What is being asked
Could you return the stretch of the thesis topics page below between "The end result" and "culinary recipe steps.", inclusive, copied word for word?

Source text
==============================

The Smart Data Analytics group is always looking for good students to write theses. The topics can be in one of the following broad areas:

Please note that the list below is only a small sample of possible topics and ideas. Please contact us to discuss further, to find new topics, or to suggest a topic of your own.


Topic Level Contact Person
Distributed Spatiotemporal Prediction Bachelor; Master Dr. Alexander Kister
Distributed Anomaly Detection in RDF
Detecting anomalies in data is a vital task, with numerous high-impact applications in areas such as security, finance, health care, and law enforcement. While numerous techniques have been developed in past years for spotting outliers and anomalies in unstructured collections of multi-dimensional points, with graph data becoming ubiquitous, techniques for structured graph data have been of focus recently. As objects in graphs have long-range correlations, a suite of novel technology has been developed for anomaly detection in graph data.
Bachelor; Master Dr. Hajira Jabeen
Rule/Concept Learning using Swarm or E.C.
In the Semantic Web context, OWL ontologies play the key role of domain conceptualizations while the corresponding assertional knowledge is given by the heterogeneous Web resources referring to them. However, being strongly decoupled, ontologies and assertional bases can be out of sync. In particular, an ontology may be incomplete, noisy, and sometimes inconsistent with the actual usage of its conceptual vocabulary in the assertions. Despite of such problematic situations, we aim at discovering hidden knowledge patterns from ontological knowledge bases, in the form of multi-relational association rules, by exploiting the evidence coming from the (evolving) assertional data. The final goal is to make use of such patterns for (semi-)automatically enriching/completing existing ontologies.
 Bachelor; Master Dr. Hajira Jabeen
Swarm Optimization Clustering  Bachelor; Master Dr. Hajira Jabeen
Knowledge Base Completion Bachelor; Master Dr. Hajira Jabeen
Entity Resolution
Entity resolution is the task of identifying all mentions that represent the same real-world entity within a knowledge base or across multiple knowledge bases. We address the problem of performing entity resolution on RDF graphs containing multiple types of nodes, using the links between instances of different types to improve the accuracy.
Bachelor; Master Dr. Hajira Jabeen
Intelligent Semantic Creativity : Culinarian
Computational creativity is an emerging branch of artificial intelligence that places computers in the center of the creative process. We aimt to create a computational system that creates flavorful, novel, and perhaps healthy culinary recipes by drawing on big data techniques. It brings analytics algorithms together with disparate data sources from culinary science.
In the most ambitious form, the system would employ human-computer interaction for rating different recipes and model the human cogitive ability for the cooking process.
The end result is going to be an ingredient list, proportions, and as well as a directed acyclic graph representing a partial ordering of culinary recipe steps.

==============================

Given data

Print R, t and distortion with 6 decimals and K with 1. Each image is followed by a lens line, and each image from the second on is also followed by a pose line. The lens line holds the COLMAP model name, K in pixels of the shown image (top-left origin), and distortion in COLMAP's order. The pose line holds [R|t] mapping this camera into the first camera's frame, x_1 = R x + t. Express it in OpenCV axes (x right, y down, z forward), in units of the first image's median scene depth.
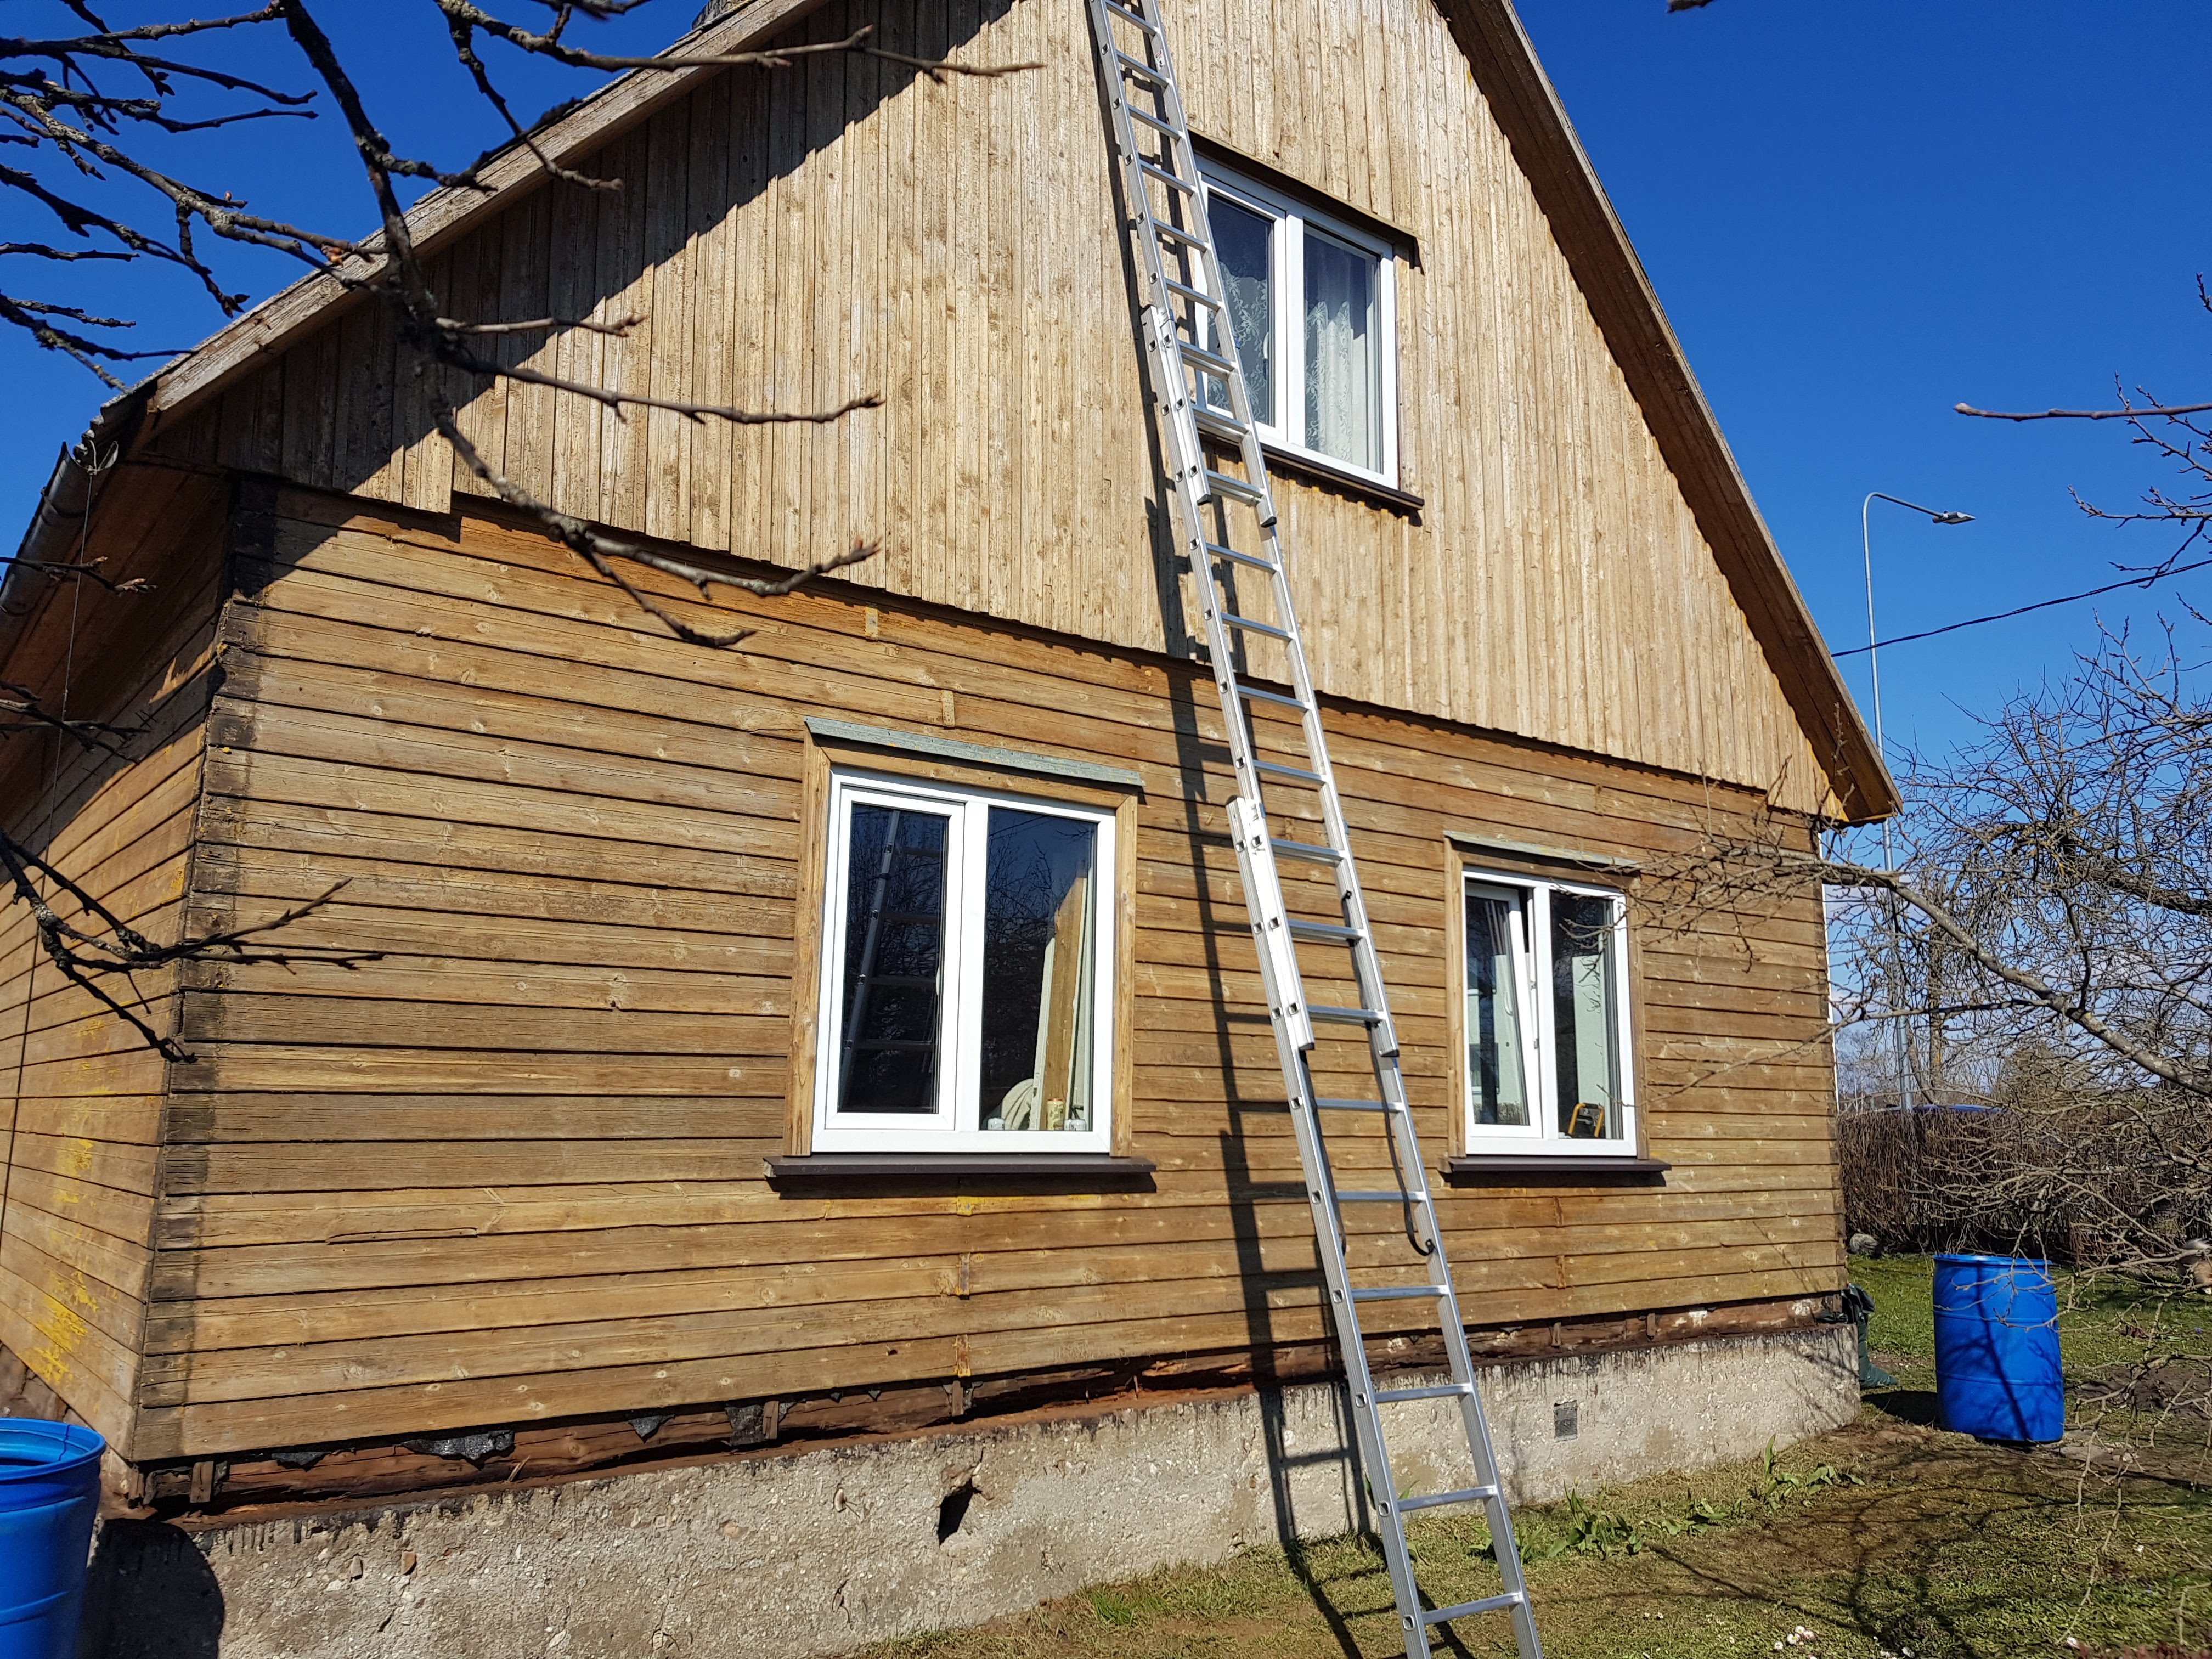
lens RADIAL K [[1698.0, 0, 1106.0], [0, 1698.0, 829.5], [0, 0, 1]] dist [0.042178, -0.068669]
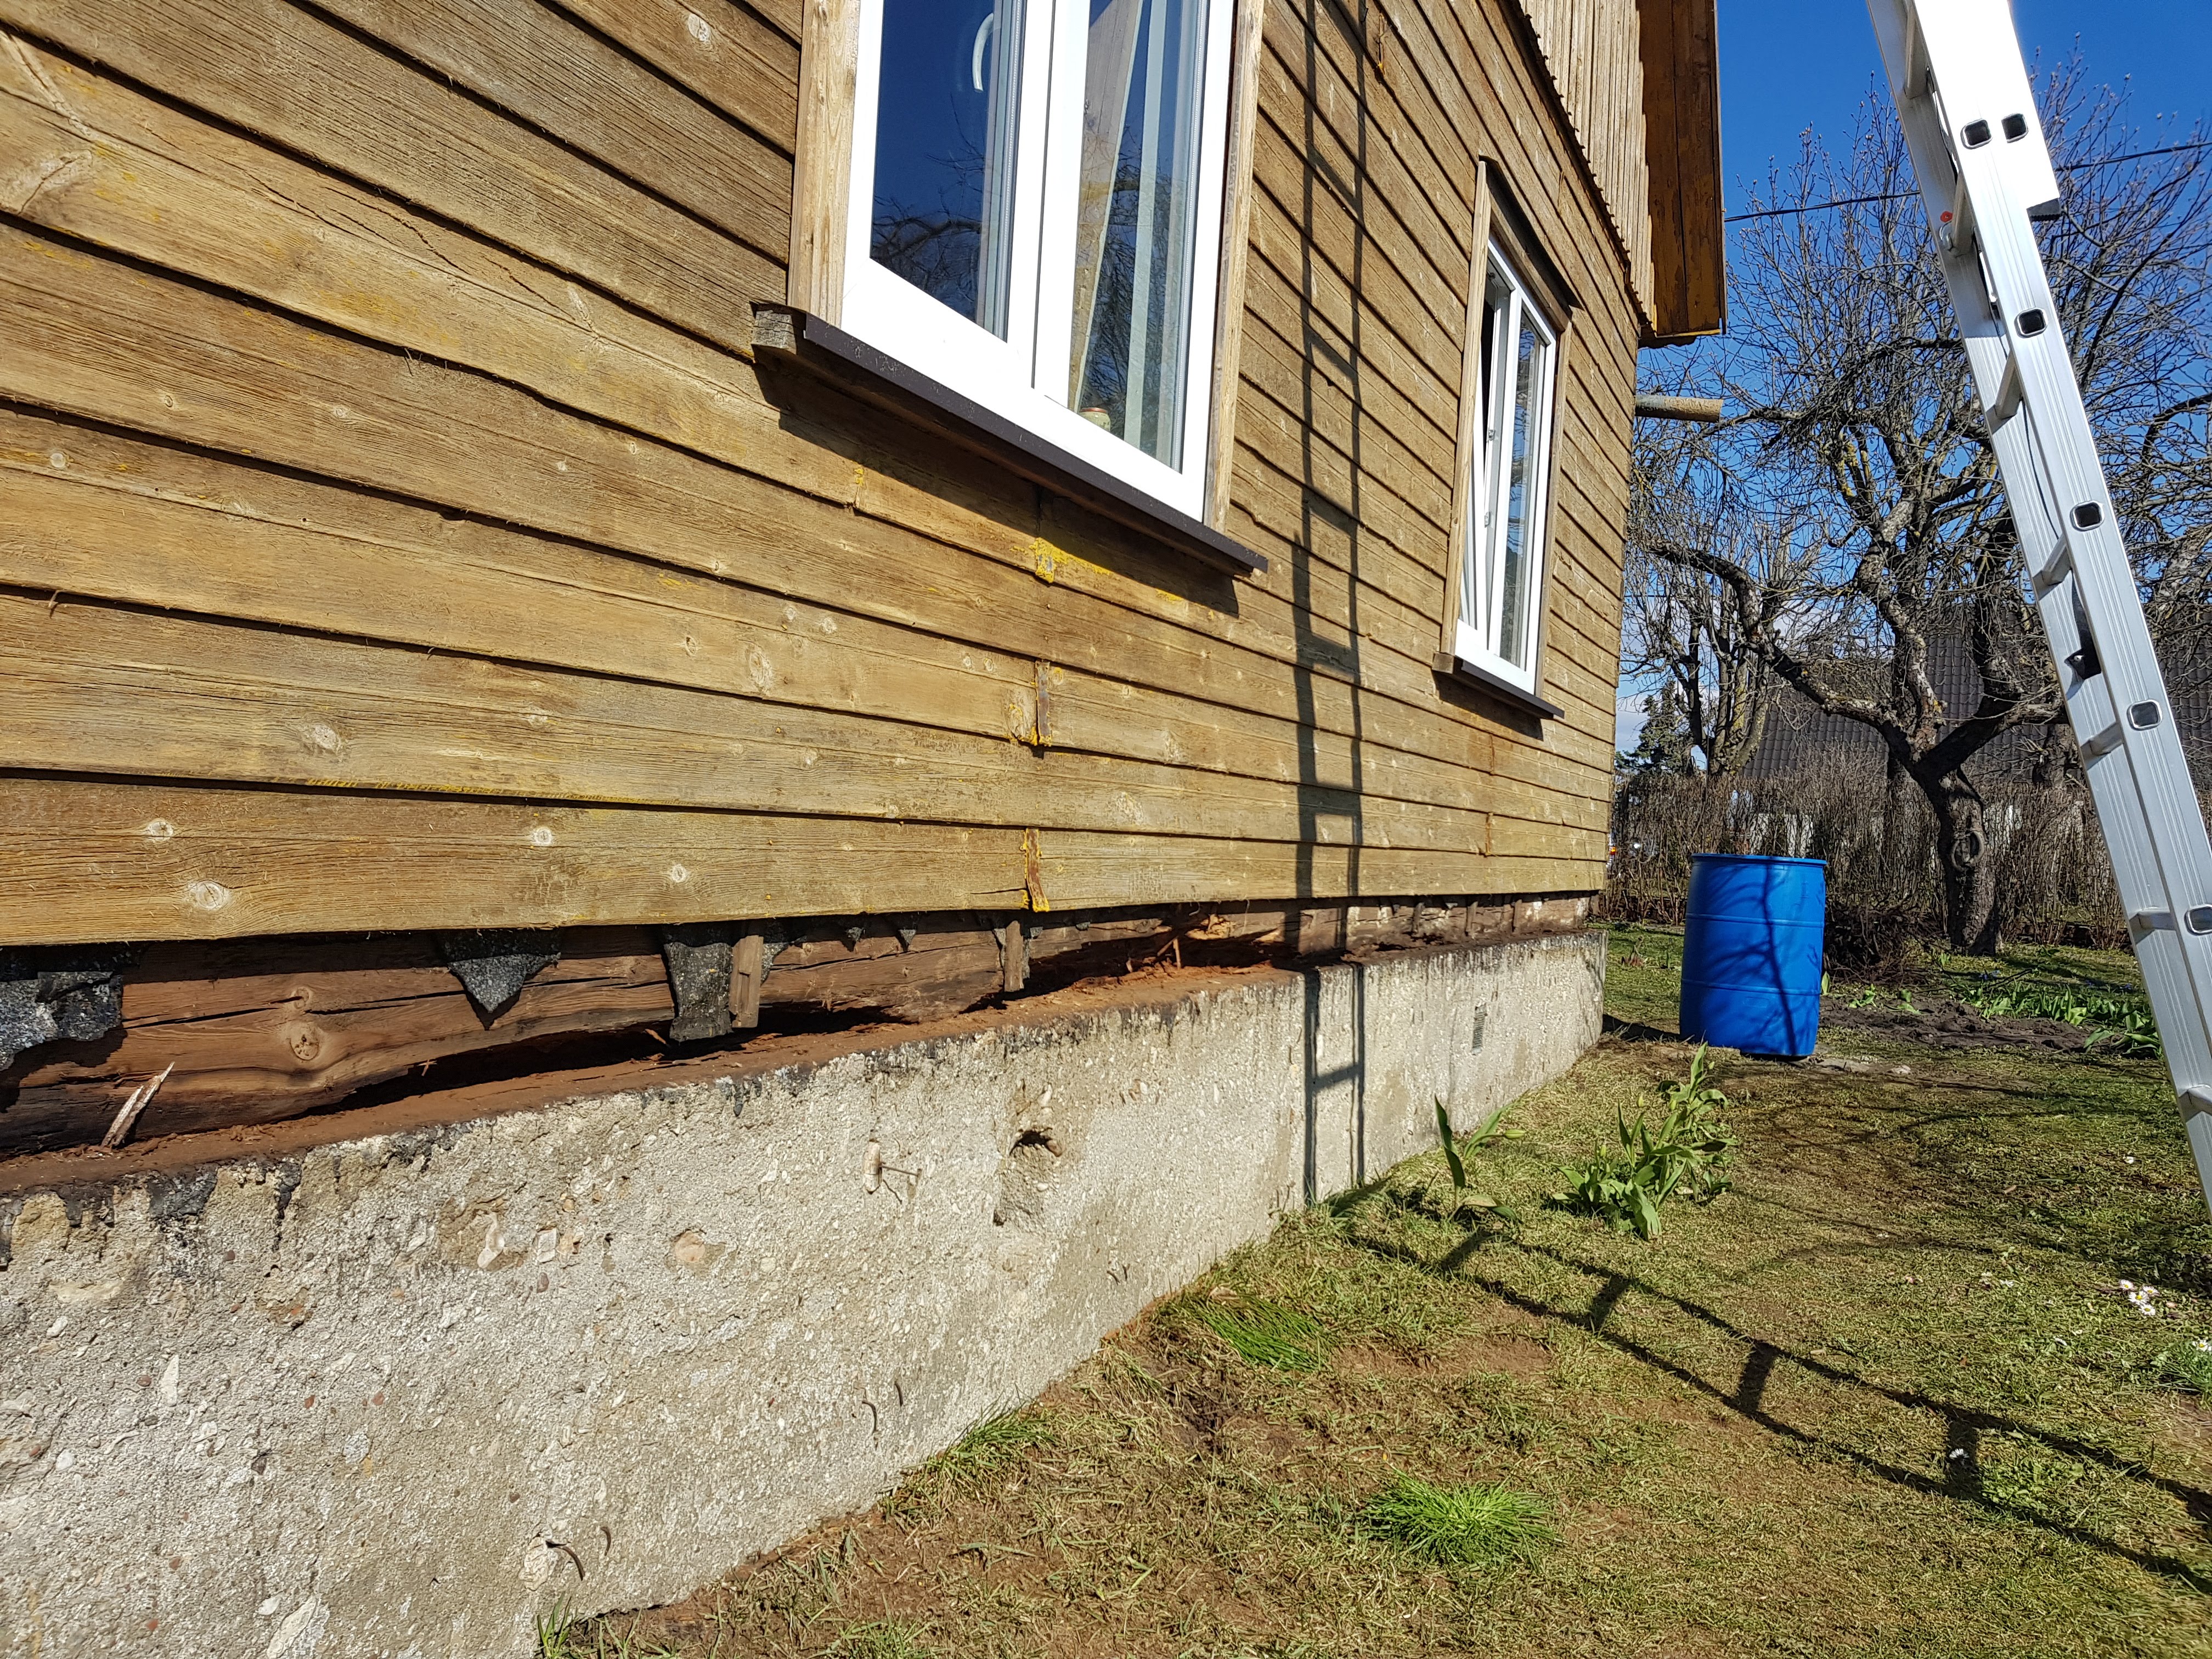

==============================

Answer space
The end result is going to be an ingredient list, proportions, and as well as a directed acyclic graph representing a partial ordering of culinary recipe steps.